研究者紹介 北村勇吉

  • きたむら ゆうきち
    北村 勇吉
  • 職名 助教
    学部 工学部
    研究分野 理論化学、計算化学
    研究キーワード 量子化学、分子シミュレーション、凝集系化学反応系
    最終学歴 名古屋大学大学院情報科学研究科(現 情報学研究科)

    研究暦 2013年4月~2015年3月 日本学術振興会 特別研究員(DC2)

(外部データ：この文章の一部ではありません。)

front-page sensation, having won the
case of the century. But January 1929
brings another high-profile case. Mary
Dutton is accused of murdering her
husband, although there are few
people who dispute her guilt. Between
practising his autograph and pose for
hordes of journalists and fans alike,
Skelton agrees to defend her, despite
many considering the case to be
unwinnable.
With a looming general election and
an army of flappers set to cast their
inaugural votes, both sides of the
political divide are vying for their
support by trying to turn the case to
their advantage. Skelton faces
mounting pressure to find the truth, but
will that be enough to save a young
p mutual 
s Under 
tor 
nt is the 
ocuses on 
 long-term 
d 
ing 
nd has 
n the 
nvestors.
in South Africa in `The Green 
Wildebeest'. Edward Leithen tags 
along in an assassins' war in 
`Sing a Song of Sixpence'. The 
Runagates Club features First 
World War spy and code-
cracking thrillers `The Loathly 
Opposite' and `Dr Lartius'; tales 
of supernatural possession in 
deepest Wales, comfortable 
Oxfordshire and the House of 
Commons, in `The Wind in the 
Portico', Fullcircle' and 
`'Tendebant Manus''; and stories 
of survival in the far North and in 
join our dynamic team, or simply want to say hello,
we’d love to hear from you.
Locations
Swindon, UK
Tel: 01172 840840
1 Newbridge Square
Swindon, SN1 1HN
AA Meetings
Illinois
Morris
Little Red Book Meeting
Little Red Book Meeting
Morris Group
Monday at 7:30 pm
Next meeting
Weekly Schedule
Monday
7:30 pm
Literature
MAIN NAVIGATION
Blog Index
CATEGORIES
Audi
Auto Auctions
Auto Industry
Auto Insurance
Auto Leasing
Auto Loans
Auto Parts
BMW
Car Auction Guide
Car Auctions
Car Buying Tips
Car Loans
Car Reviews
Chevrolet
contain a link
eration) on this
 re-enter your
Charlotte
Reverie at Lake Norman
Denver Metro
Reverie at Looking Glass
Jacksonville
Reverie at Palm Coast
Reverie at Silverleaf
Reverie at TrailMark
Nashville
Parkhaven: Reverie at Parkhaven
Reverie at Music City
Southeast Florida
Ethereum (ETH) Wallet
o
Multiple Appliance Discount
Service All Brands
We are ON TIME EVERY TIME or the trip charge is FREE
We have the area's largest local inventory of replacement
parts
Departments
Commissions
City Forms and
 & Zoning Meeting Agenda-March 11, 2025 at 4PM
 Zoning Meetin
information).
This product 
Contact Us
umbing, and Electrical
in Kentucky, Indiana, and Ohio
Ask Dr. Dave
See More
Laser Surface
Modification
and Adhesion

    2015年4月~2020年9月 名古屋大学大学院情報科学研究科 科学研究費博士研究員
    コメント 化学製品から生体物質に亘る多くの系は、溶媒や共存分子群を含む分子集合環境の中で、機能的な化学的・物理的応答を示します。これらの”凝集系化学反応系”を理論的に理解するために、量子化学計算や分子動力学計算などの理論計算手法を駆使しながら, 液体系や生体分子系といった凝縮相系の構造・ダイナミクス・ 分子間相互作用・分光学的性質・機能などの解明に取り組んでいます。これまで、自由エネルギー勾配法に摂動的自由エネルギー補正法を新たに導入し、高精度な量子化学計算手法に基づいた構造最適化およびスペクトル解析が可能となる方法論を開発し、構造変化と溶媒効果による振動スペクトルの分子的起源を明らかにしました。また、溶液反応におけるpH依存特性を考慮するために配置選択(Configuration Selection: CS)法の導入した新規分子動力学シミュレーション法を開発し、手続きの簡素化しただけでなく、従来の離散的な状態遷移過程では難しかった微視的な溶媒効果を考慮することが可能としました。さらに、量子化学計算法を導入することで、有機分子や生体分子のみならず、無機分子を考慮することが可能としました。また、生体高分子のアロステリック制御機構に関する研究も推進しており、情報科学手法(統計解析や機械学習法など)を応用することで、詳細な構造変化様式やエフェクターの分子的起源を明らかにしています。これまで得られた理論的・情報科学的手法を発展させることで、凝縮相系での分子スペクトルの解明に取り組んでいます。